Archives for December 2004

Money buys presence. Money doesn’t buy passion.

If you are observing a growing number of colleagues working one-and-a half jobs, complaining of chronic headaches, turning down promotions, and suffering strains on the home front, Linda Duxbury has this to say: It’s not your imagination.

As one of Canada’s leading researchers in the area of work-life balance, Dr. Duxbury, a professor in Carleton University’s School of Business, has the statistics to back up her view that organizational cultures undermining employee well-being are simply no longer sustainable. She was at Queen’s November 17 to deliver the 2004 Don Wood Lecture, an annual event co-sponsored by the Industrial Relations Centre and the Masters of Industrial Relations program.

As a self-described advocate for stressed-out employees, Dr. Duxbury used research from her database of 33,000 Canadians to show that organizations have not kept pace with dramatic changes in the workforce and generally do not support a healthy balance between work and home. “Employers can no longer afford to ignore the issue,” she said. “We have to see the link between how people are treated and the outcomes your organization needs… Money buys presence but it doesn’t buy passion.”

Dr. Duxbury’s conclusions are based on data collected from 1991 to 2001. Some findings:

  • In 2001, 58 percent of Canadians complained of “role overload” compared with 37 percent in 1991. Similarly, those reporting job stress jumped to 33 percent in 2001 from 20 percent a decade earlier.
  • In 2001, 26 percent of Canadians said they worked more than 50 hours a week; in 1991 only 11 percent said they did. Managers and professionals have seen the biggest workload increase, with huge jumps in unpaid overtime.
  • In 2001, only 43 percent of Canadians said they were committed to their organizations and an equal number reported job satisfaction. By contrast, in 1991 66 percent were committed to their organizations and 61 percent reported job satisfaction. “Life satisfaction” dropped to 41 percent from 54 percent over the decade studied.

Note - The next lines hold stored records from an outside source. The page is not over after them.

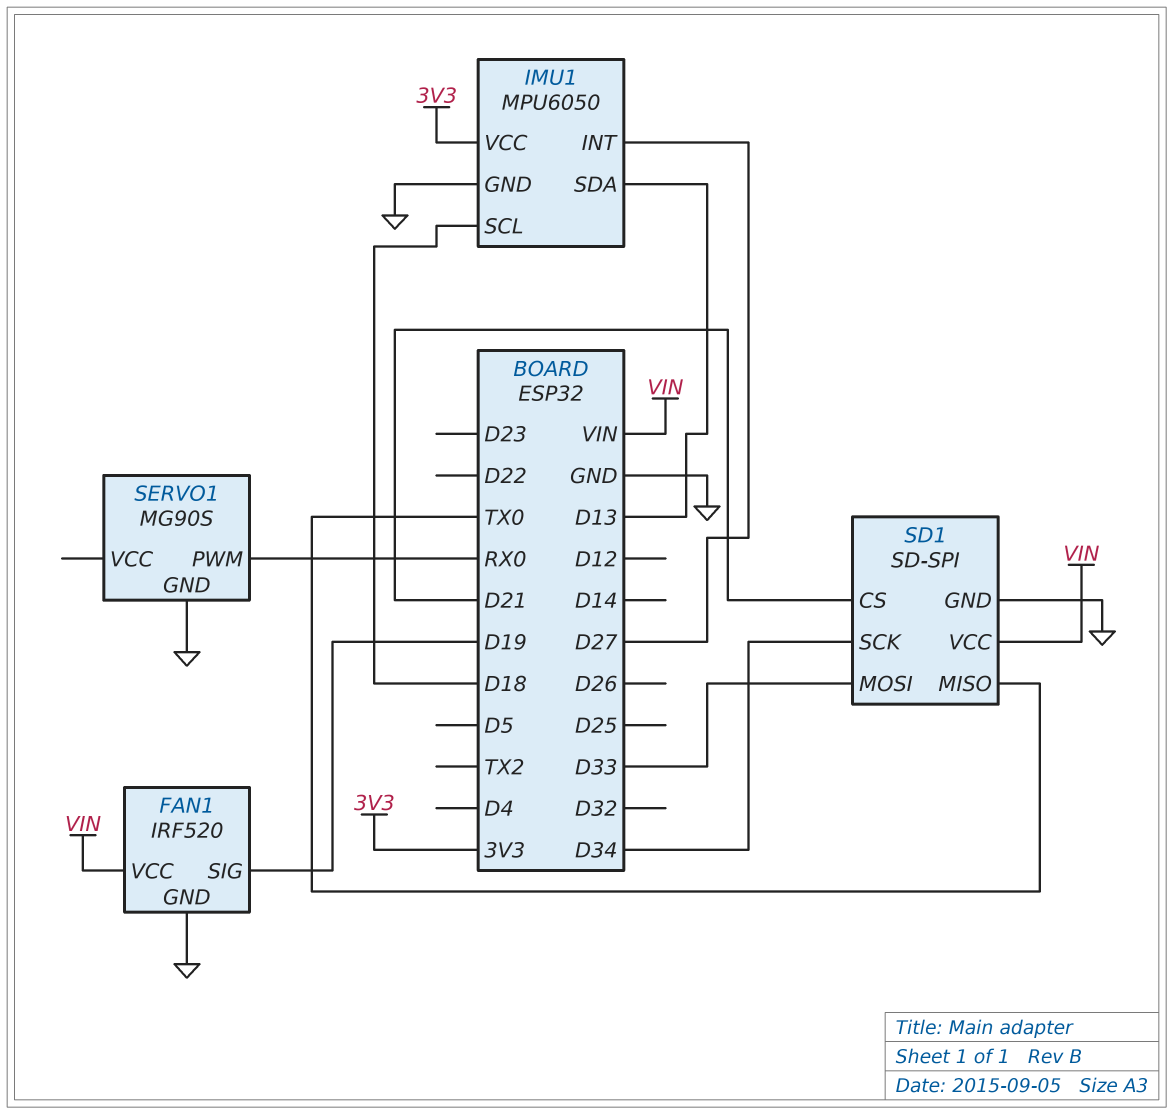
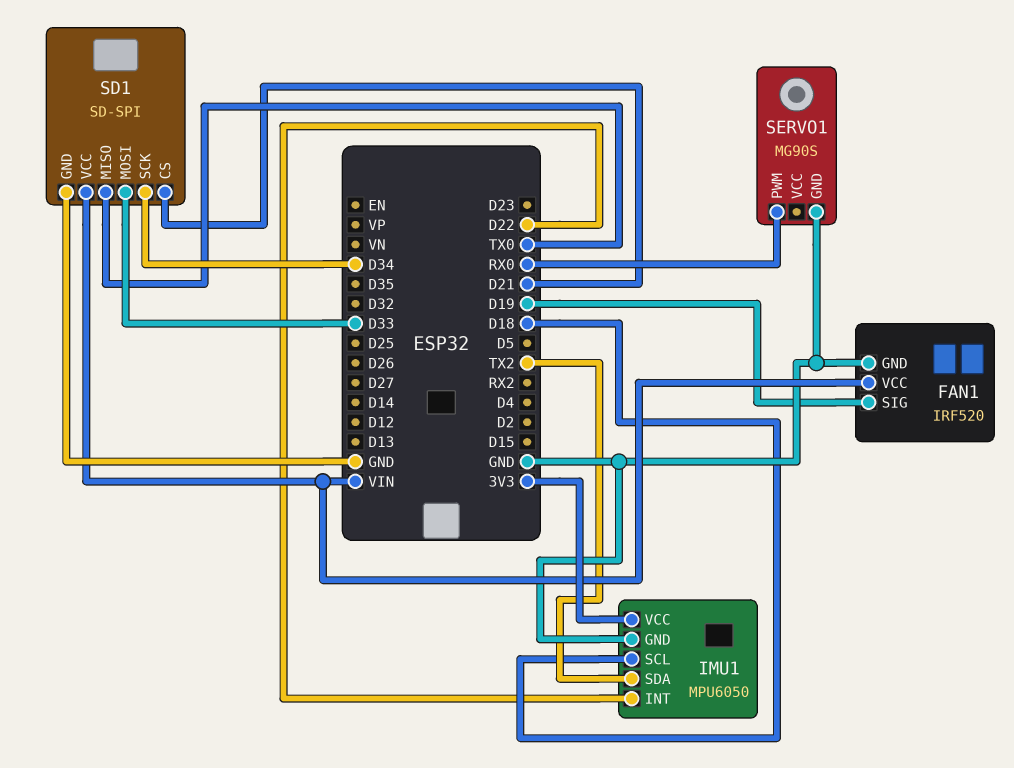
IMU1 pin INT: D27 -> D22
IMU1 pin SDA: D13 -> TX2

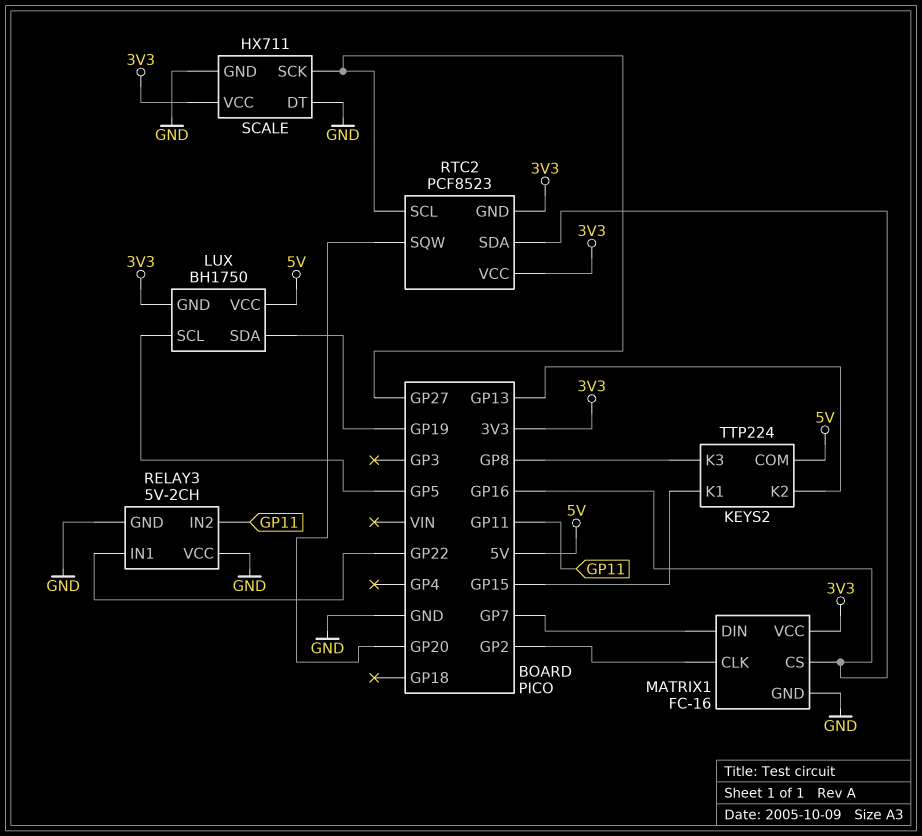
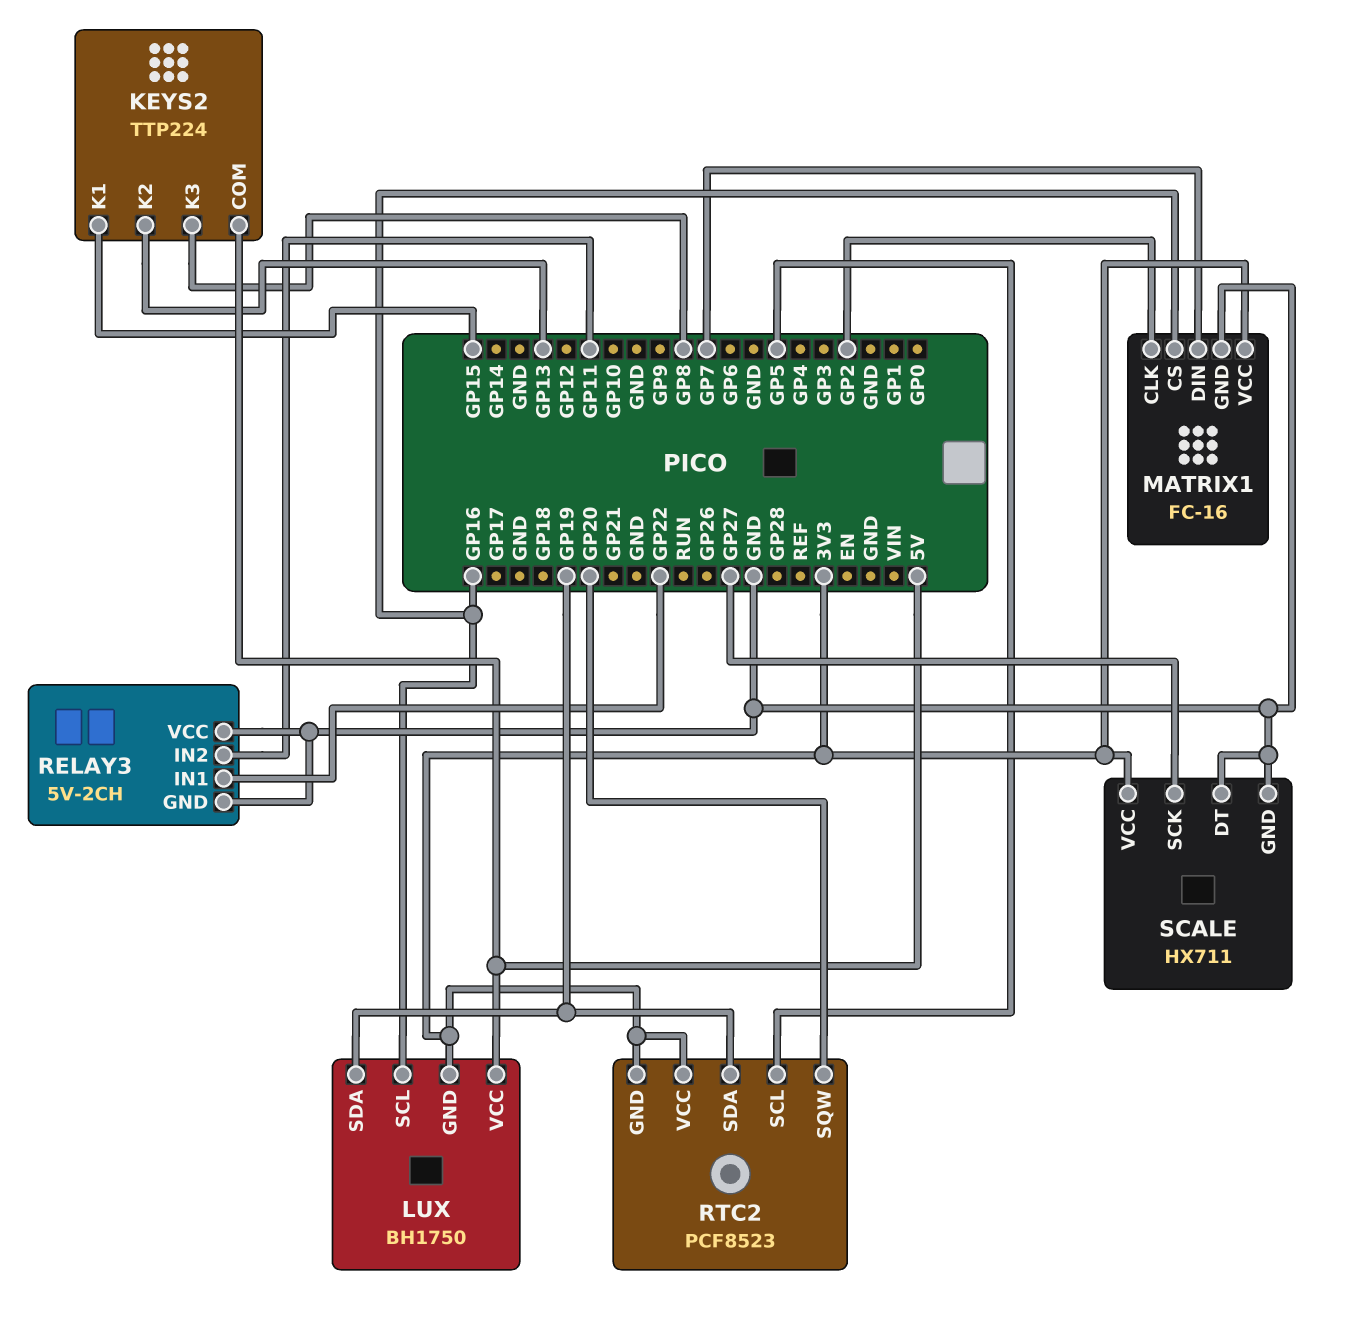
LUX pin SCL: GP5 -> GP16
RTC2 pin SCL: GP27 -> GP5
RTC2 pin SDA: GP16 -> GP19

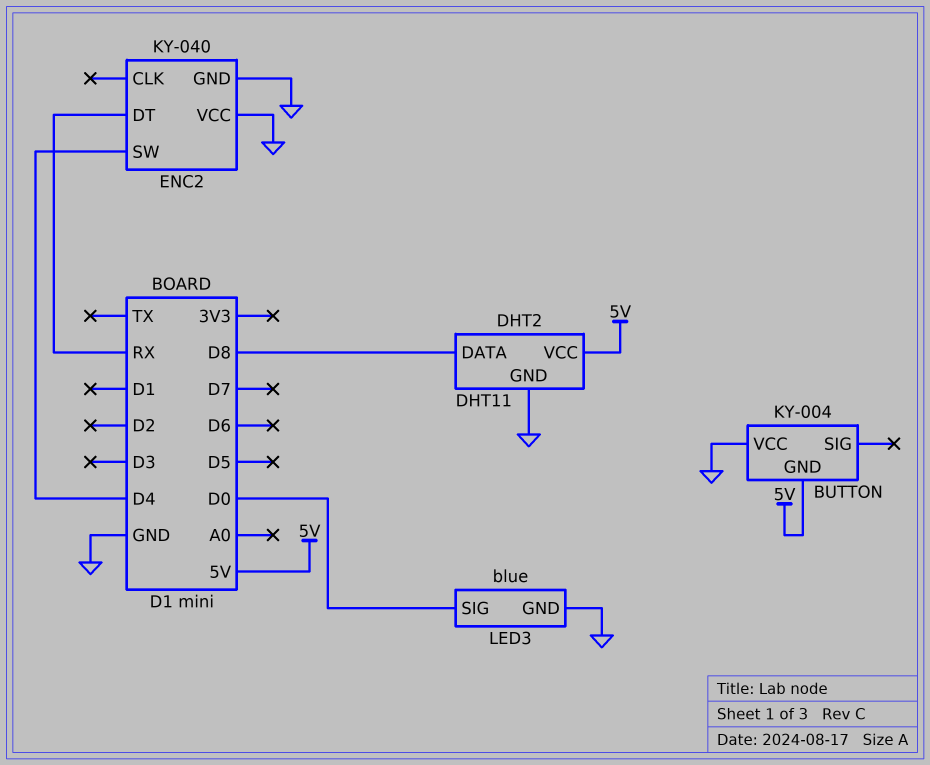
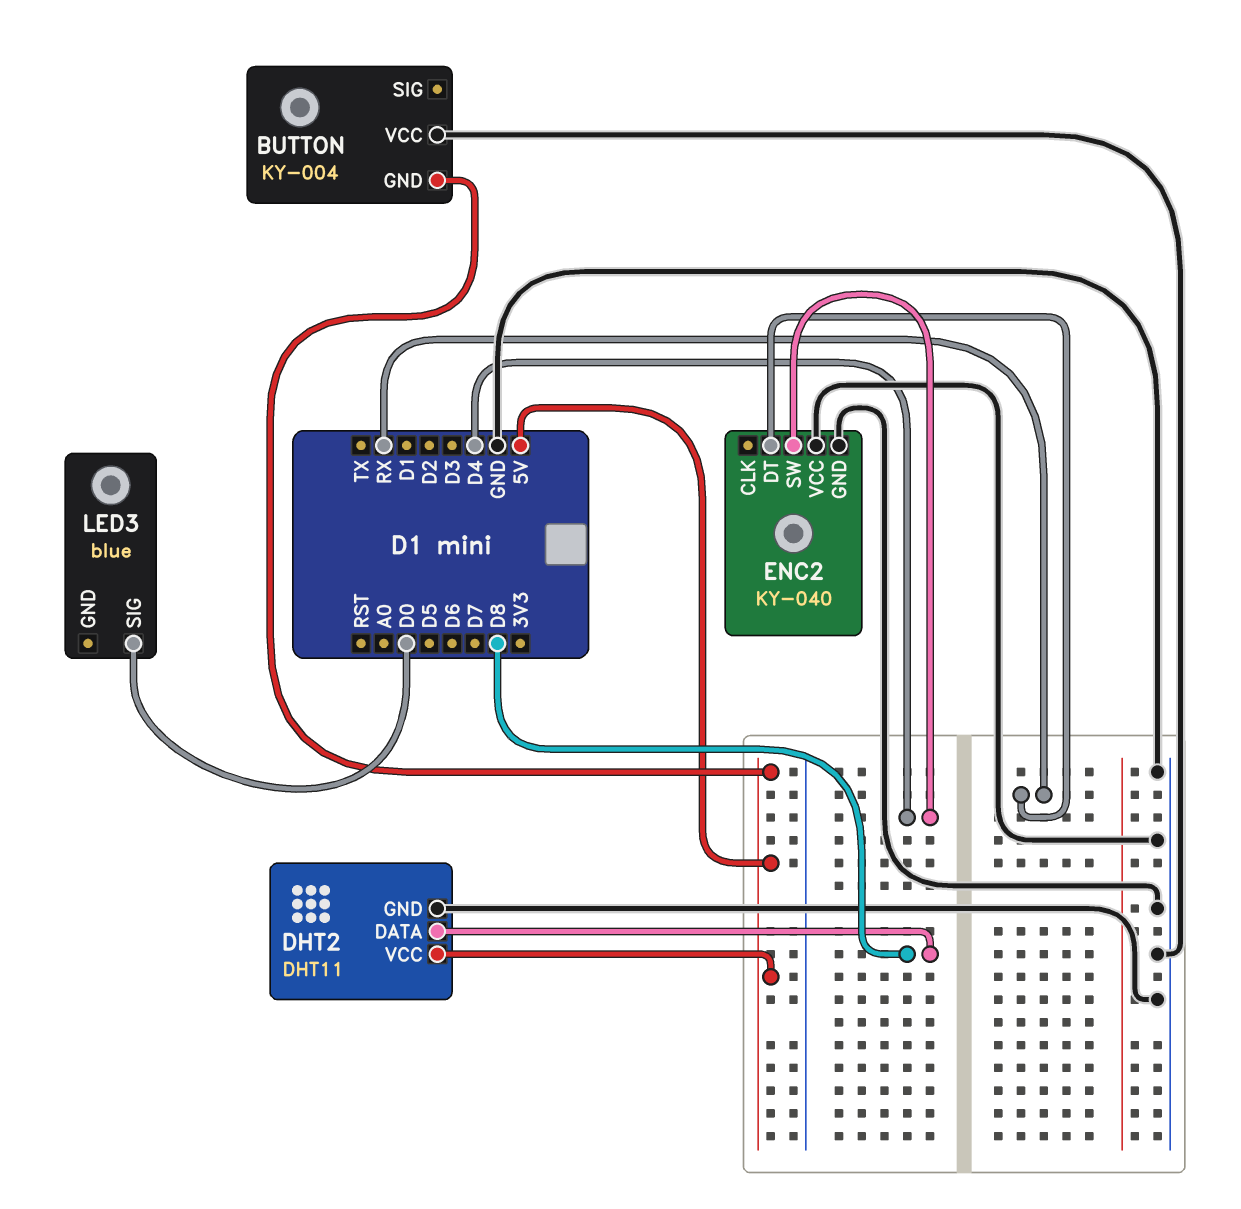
LED3 pin GND: GND -> none

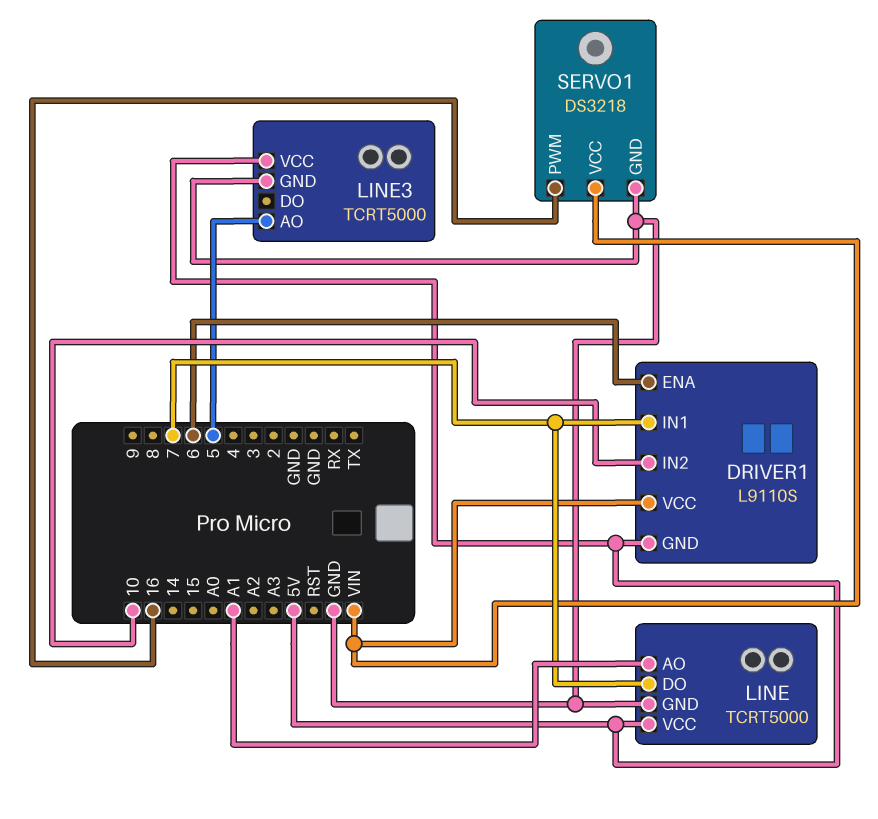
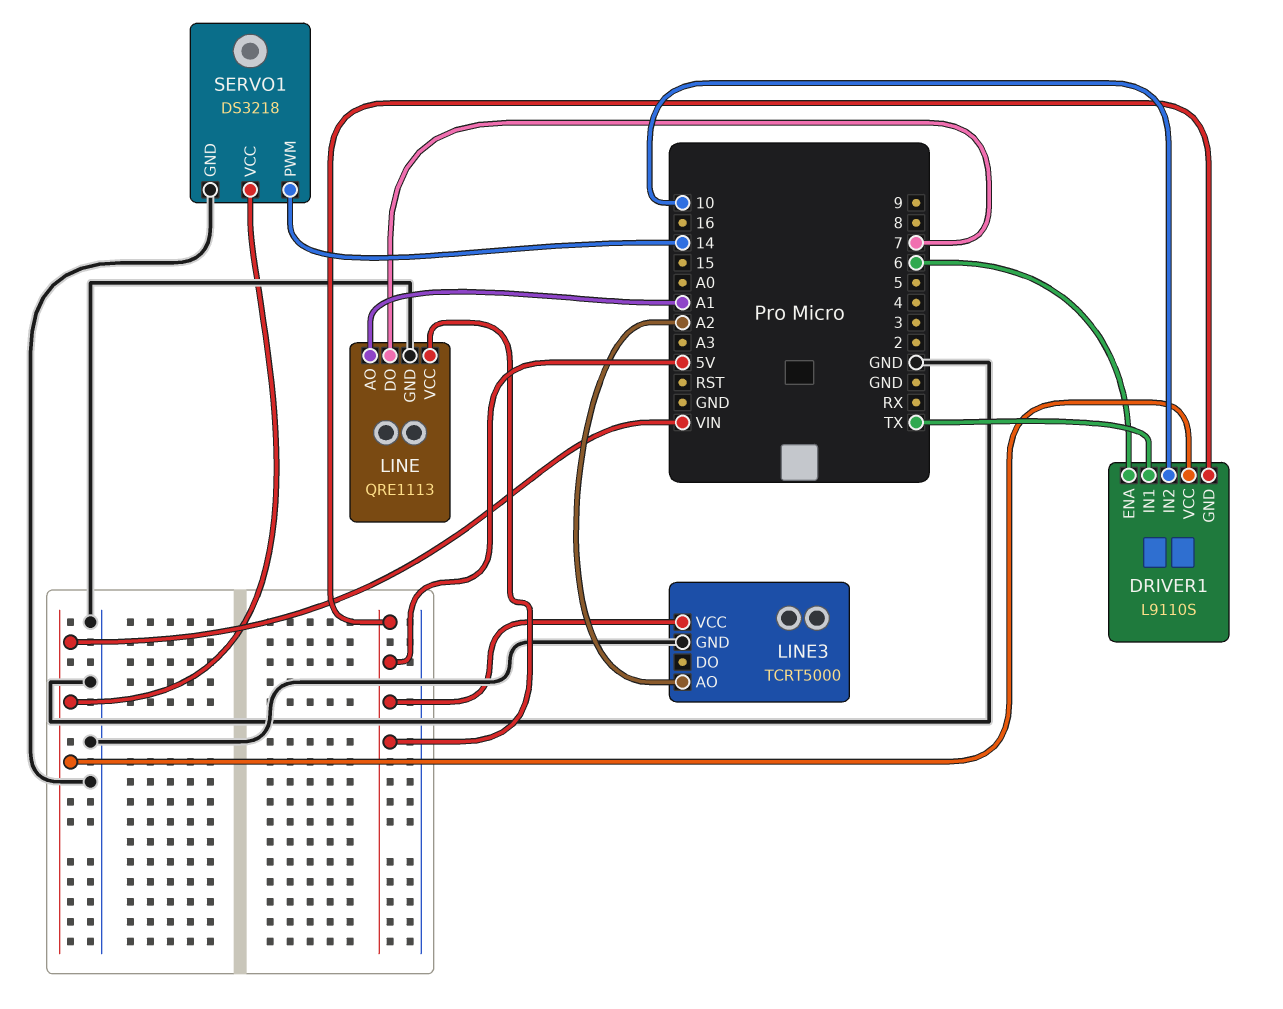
DRIVER1 pin IN1: 7 -> TX
LINE: TCRT5000 -> QRE1113
LINE3 pin AO: 5 -> A2
SERVO1 pin PWM: 16 -> 14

Dr. Duxbury said the increase in work-life conflict is mainly due to five factors: the “myth of separate worlds”; changing work force demographics such as the demise of the traditional family and the increase in the number of knowledge workers; the rise in dependent care issues, such as child care and elder care; organizational cultures maladapted to knowledge workers; and rampant downsizing and restructuring. As well, technology such as email has increased expectations and made it possible to work “anytime anywhere.”

The cost of not instituting more human-friendly culture and policies is increased absenteeism and “mental health” days, higher benefit costs, lower levels of commitment and job satisfaction, and severe recruitment and retention issues.

“Our calculations indicate that employers could reduce absenteeismin their organization by 23 percent if they eliminated high levels of role overload, 6.3 percent if they eliminated high levels of work interferences with family, and 8.6 percent if they could eliminate high levels of caregiver strain,” Dr. Duxbury said.

With Canada entering the tightest labour market since the 1950s and the pool of “new” workers shrinking, the issue of recruitment and retention looms large. The shrewdest organizations, Dr. Duxbury said, will understand key generational differences, in terms of what employees want from the organization and from their bosses. They will create and support a culture that encourages autonomy, challenge and innovation, and work-life balance, and will institute “cafeteria-style” benefits that allow employees to pick and choose depending on their life situation.

Until that culture arrives, Dr. Duxbury suggests individuals be organized and set goals, recognize that balance takes work, use exercise to cope with stress, and “use faith to put things into perspective.”

As for maintaining her own work-life balance, Dr. Duxbury said she practises yoga with her husband, does no work from Friday evening until Sunday after dinner, and takes a one-month vacation out of the country each year. Before an extended absence, she sets a bounce-back email message that asks people to contact her after her vacation. And upon returning, she erases all the emails she received during her absence. A brave and balanced soul, indeed.